After years of torturing their SQL Server users, Microsoft provided a “better” way of paging records in version 2005, and it is a weird one! The following example is from their website, an article about ROW_NUMBER (Transact-SQL).

USE AdventureWorks;
GO
WITH OrderedOrders AS
(
    SELECT SalesOrderID, OrderDate,
    ROW_NUMBER() OVER (ORDER BY OrderDate) AS 'RowNumber'
    FROM Sales.SalesOrderHeader 
) 
SELECT * 
FROM OrderedOrders 
WHERE RowNumber BETWEEN 50 AND 60;

It is simply unacceptable, non-standard, impractical! By the way, you can not use column numbers (e.g. ORDER BY 1, 2 DESC); you must specify column names.

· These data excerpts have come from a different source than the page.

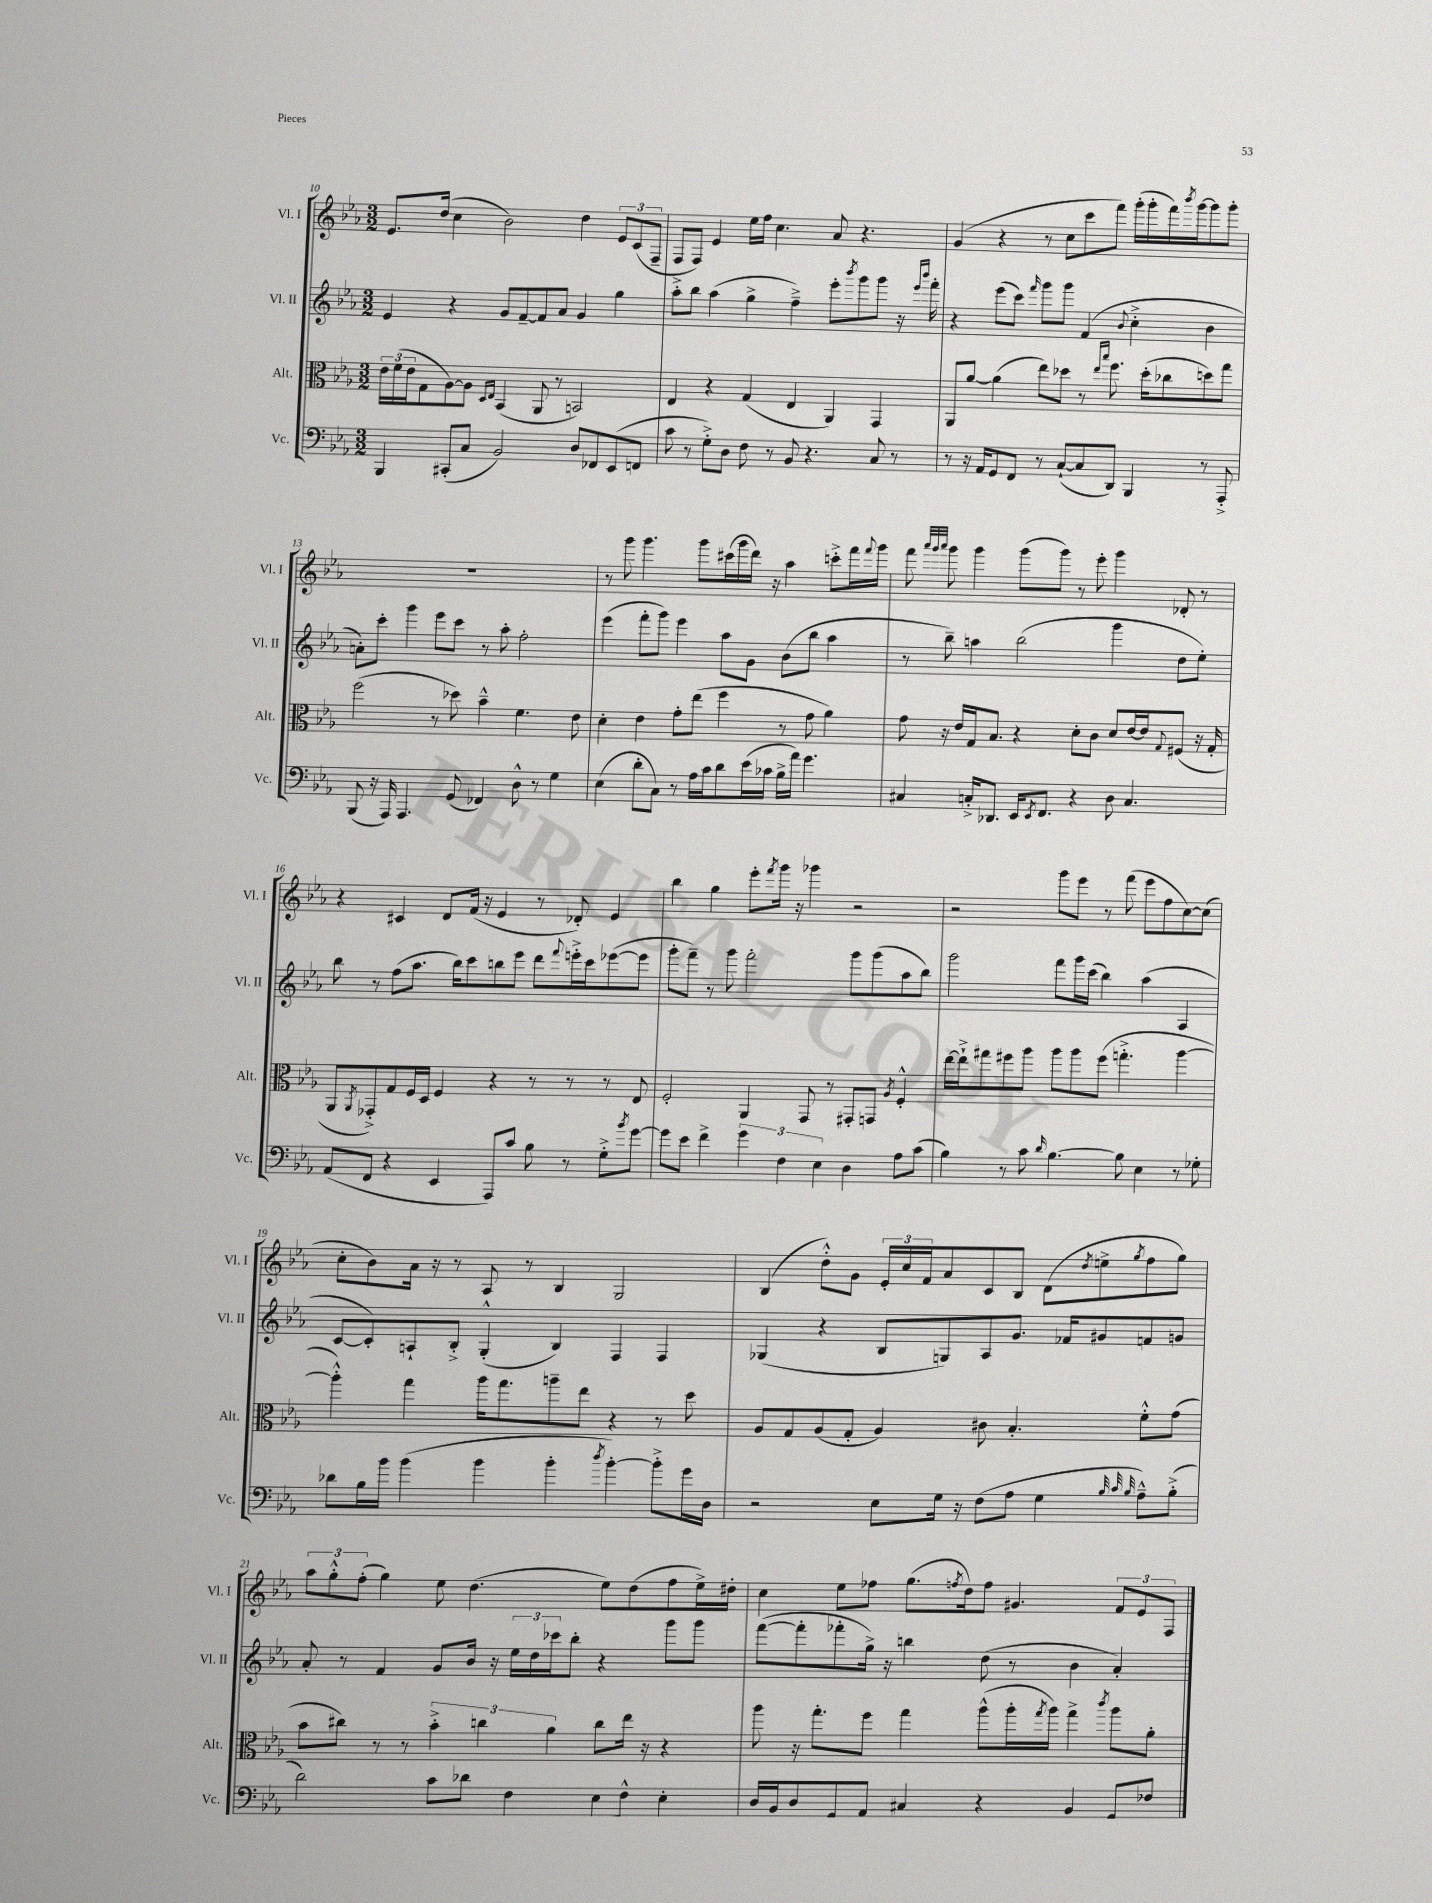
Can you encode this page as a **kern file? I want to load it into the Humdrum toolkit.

**kern	**kern	**kern	**kern
*staff4	*staff3	*staff2	*staff1
*clefF4	*clefC3	*clefG2	*clefG2
*k[b-e-a-]	*k[b-e-a-]	*k[b-e-a-]	*k[b-e-a-]
*M3/2	*M3/2	*M3/2	*M3/2
4BBB-	24e-	4e-	8.e-
.	(24f	.	.
.	24e-	.	.
.	8G	.	.
.	.	.	(16dd
(8CC#'	[8A-)	4r	4cc
8C	8A-]	.	.
.	16qqD	.	.
.	16qqE-	.	.
2BB-)	(4BB-	8g	2b-)
.	.	[8f~	.
.	8AA-	8f]	.
.	8r	8a-	.
8D	2BB)	4g	4dd
8FF-	.	.	.
(8EE-	.	4gg	12e-
.	.	.	(12c
8FF	.	.	.
.	.	.	12F~
=	=	=	=
8c	4E-	8aa-'^	8F
8r	.	8bb-	8F)
8G'^)	4r	(4aa-	4e-
8D	.	.	.
8F	(4G	4gg^	16ee-
.	.	.	16ff
8r	.	.	4.cc
8BB-	4E-	4ff~^)	.
4.r	.	.	.
.	4AA-)	8eee-'	8a-
.	.	8qbbb-	.
.	.	8ggg	4.r
8C	4GG	8ggg	.
8r	.	16r	.
.	.	16qqeee-	.
.	.	16qqbbb-	.
.	.	16fff'	.
=	=	=	=
8r	8AA-	4r	(4g
16r	[8a-	.	.
16AA-	.	.	.
8GG	(4a-]	(8eee-	4r
8FF	.	8ccc)	.
.	.	16qqfff	.
8r	8ee-)	8ggg	8r
([8C`	8dd-	8ggg	8cc
8C]	8r	(4f	8ccc
.	16qqee-	.	.
.	16qqbb-	.	.
8DD)	8.ff	.	8fff)
.	.	8qqb-	.
4BBB-	.	4cc'^	(16ggg'
.	(16dd-'	.	16ggg'
.	8cc-	.	16fff)
.	.	.	8qbbb-
.	.	.	[16ggg
8r	8dd)	4b-	8ggg]
8AAA-'^	8gg	.	8ggg'
=	=	=	=
(8BBB-	(2ff	8a')	1.r
16r	.	8ccc'	.
16AAA-)	.	.	.
4.AAA-	.	4ggg	.
.	8r	8eee-	.
(8GG	8dd-)	8ccc	.
4FF-)	4b-~^^	8r	.
.	.	8aa-'	.
8D^^	4.f	2ff'	.
8r	.	.	.
4G	.	.	.
.	8e-	.	.
=	=	=	=
(4E-	4d'	(4eee-	8r
.	.	.	8ggg
8d'	4e-	8fff'	4.ggg
8C)	.	8ggg)	.
8r	8g'	4eee-	.
16A-	(8ee-	.	8ggg
16c	.	.	.
8d	4ff	8aa-	(16ccc#
.	.	.	16ggg
(16e-	.	8g	16ddd)
16c-	.	.	16r
16B-^	8r	(8b-	4aa-
16a-)	.	.	.
4.g	8g	8bb-	.
.	4a-)	4aa-	8ccc'^
.	.	.	16fff
.	.	.	8qqfff
.	.	.	16ggg
=	=	=	=
4C#	8g	8r	8fff
.	.	.	32qqaaa-
.	.	.	32qqggg
.	.	.	32qqaaa-
.	16r	8bb-~)	8ggg
.	16e-	.	.
16C'^	16G	4aa	4ggg
8.DD-	8.B-	.	.
16EE-	4r	(2bb-	(8ggg
8qEE-	.	.	.
8.FF	.	.	.
.	.	.	8ggg)
4r	8d'	.	8r
.	8c	.	8eee-'
8D	8d	4ggg	4ggg
4.C	[16e-	.	.
.	16e-]	.	.
.	8qqG	.	.
.	(8F#	8dd	8d-'
.	16r	8ee-')	8r
.	16G'	.	.
=	=	=	=
(8AA-	8AA-	8bb-	4r
.	8qAA-	.	.
8FF	8GG-'^)	8r	.
4r	8G	(8ff	4c#
.	16F	8.aa-	.
.	16D	.	.
4EE-	4F	.	8d
.	.	16bb-)	.
.	.	8ccc	(16f
.	.	.	16r
8AAA-)	4r	8bb	4e-
8c	.	8eee-	.
8B-	8r	8ddd	8r
.	.	8qqfff	.
8r	8r	16eee'^	8d-')
.	.	16ccc	.
8G'^	8r	([8eee-	4e-
8qb-	.	.	.
[8g	8E-	8eee-]	.
=	=	=	=
8g]	2F'	8ggg'	4bb-
8e-	.	8fff~)	.
4f^	.	8r	4gg
.	.	8ggg	.
6g	4AA-	2fff'	8eee-'
.	.	.	8qfff
.	.	.	16ggg
6F	.	.	.
.	.	.	16r
.	8GG	.	4ggg-
6E-	.	.	.
.	8r	.	.
4D	8GG#'	8ggg	2r
.	8GG	(8ggg	.
.	8qA-	.	.
8A-	4F'^^	8aa-	.
(8c	.	8bb-)	.
=	=	=	=
4B-)	[16ee-	2ggg	2r
.	16ee-`^]	.	.
.	8gg#	.	.
8r	8ff#	.	.
8c	8aa-	.	.
16qqd	.	.	.
[4.B-	8aa-	8fff	8ggg
.	8aa-	16ggg	8eee-
.	.	(16ccc	.
.	(8ff#	4bb-)	8r
8B-]	4.gg'^	.	(8fff
4E-	.	(4aa-	8eee-
.	.	.	8ff
8r	[4aa-	4A-	[8cc)
8G-'	.	.	(8cc]
=	=	=	=
8d-	4aa-'^^])	[8c	8cc'
16B-	.	8c'])	8b-)
16b-	.	.	.
(4b-	4gg	8A`	16a-
.	.	.	16r
.	.	8B-'^	8r
4b-	16aa-	(4G'^^	8A-
.	8.gg	.	.
.	.	.	8r
4b-'	8aa~	4B-)	4B-
.	8ee-	.	.
8qdd	.	.	.
[4b-')	4r	4F	2G
8b-'^]	8r	4F	.
16g	8dd	.	.
16D	.	.	.
=	=	=	=
2r	8A-	(4G-	(4B-
.	8G	.	.
.	(8A-	4r	8dd'^^)
.	8G'	.	8g
8E-	4A-)	8B-	24e-'
.	.	.	24cc
.	.	.	24f
16G	.	8G)	8a-
16r	.	.	.
(8F	8c#	8A-	8c
8A-	4.B-'	8.g	8B-
4G	.	.	(8d
.	.	16f-	.
.	.	.	8qdd
.	.	8g#	8ee^
32qqB-	.	.	.
32qqc	.	.	.
32qqB-	.	.	8qgg
8A-~^^)	8f'^^	8f	8ff
(8B-'^	(8g	8g	8gg)
=	=	=	=
2d)	8b-	8a-'	12aa-
.	.	.	12gg'^^
.	8cc#)	8r	.
.	.	.	(12ff'
.	8r	4f	4gg)
.	8r	.	.
8c	6b-'^	8g	8ee-
8d-	.	16b-	(4.dd
.	6cc	.	.
.	.	16r	.
4F	.	24ee-	.
.	.	24dd	.
.	6a-	24ccc-	.
.	.	8bb-'	.
8E-	8cc	4r	8ee-)
8F^^	16ee-	.	(8dd
.	16r	.	.
4E-'	4r	8ggg	8ff
.	.	8ggg	16ee-^)
.	.	.	16dd#'
=	=	=	=
16D	8aa-	([8fff	4cc
16BB-	.	.	.
8D	16r	8fff']	.
.	8.gg'	.	.
8GG	.	8fff-'	8ee-
(8AA-	8ff	16gg^)	8ff-
.	.	16r	.
4C#	4gg	4bb	(8.gg
.	.	.	8qff
.	.	.	16dd)
4r	(8aa-^^	(8dd	8ff
.	16aa-'	8r	4.g#
.	8qgg	.	.
.	16aa-)	.	.
4BB-	4gg^	4b-	.
.	8qccc	.	.
8GG)	8aa-	4a-')	12f
.	.	.	12e-
8F-	8a-'	.	.
.	.	.	12F
==	==	==	==
*-	*-	*-	*-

As usual, Microsoft programmers do not “think” and do not expect to work on millions of records, they simply say: “Buy more RAM, faster CPU, a better machine!” etc. Upgrade, upgrade, upgrade! They still do not understand that they will not be able to replace international standards organisation or something like that.

Unfortunately, we can not force our users not to ask for all the records; if they want to see them, we need to provide the facility, and show the records page by page.

Possibly, MySQL developers thought about the speed of the database engine while they were developing it, and LIMIT clause was a part of it since middle ages!

SELECT SalesOrderID, OrderDate
FROM SalesOrderHeader
ORDER BY OrderDate
LIMIT 10 OFFSET 49

Similarly, Firebird SQL has a very simple clause to get a page of records like this, using FIRST m SKIP n syntax:

SELECT
FIRST 10 SKIP 49
SalesOrderID, OrderDate
FROM SalesOrderHeader
ORDER BY OrderDate

PostgreSQL works same as MySQL:

SELECT SalesOrderID, OrderDate
FROM SalesOrderHeader
ORDER BY OrderDate
LIMIT 10 OFFSET 49

Although Oracle SQL has a function (similar to MS SQL Server 2005) called ROW_NUMBER(), they also offer a pseudocolumn called ROWNUM to achieve the same:

SELECT SalesOrderID, OrderDate
FROM SalesOrderHeader
WHERE ROWNUM BETWEEN 50 AND 60
ORDER BY OrderDate

Note that this method requires modification of the criteria (WHERE clause) of the original query. I do not want to comment on who is mimicing who, but it is known that Microsoft do it more often, or simply buy the rival company owning a popular software application.

You can easily get lost inside the terrible documentation of IBM for DB2 database: it supports the approach using ROW_NUMBER() function.

My favourite database management systems are: Firebird, MySQL and Oracle. Sometimes you are not given any options and have to use what is available on the application server, like MS SQL Server 2000/2005 on a Windows server, MySQL 5 usually on a Linux machine.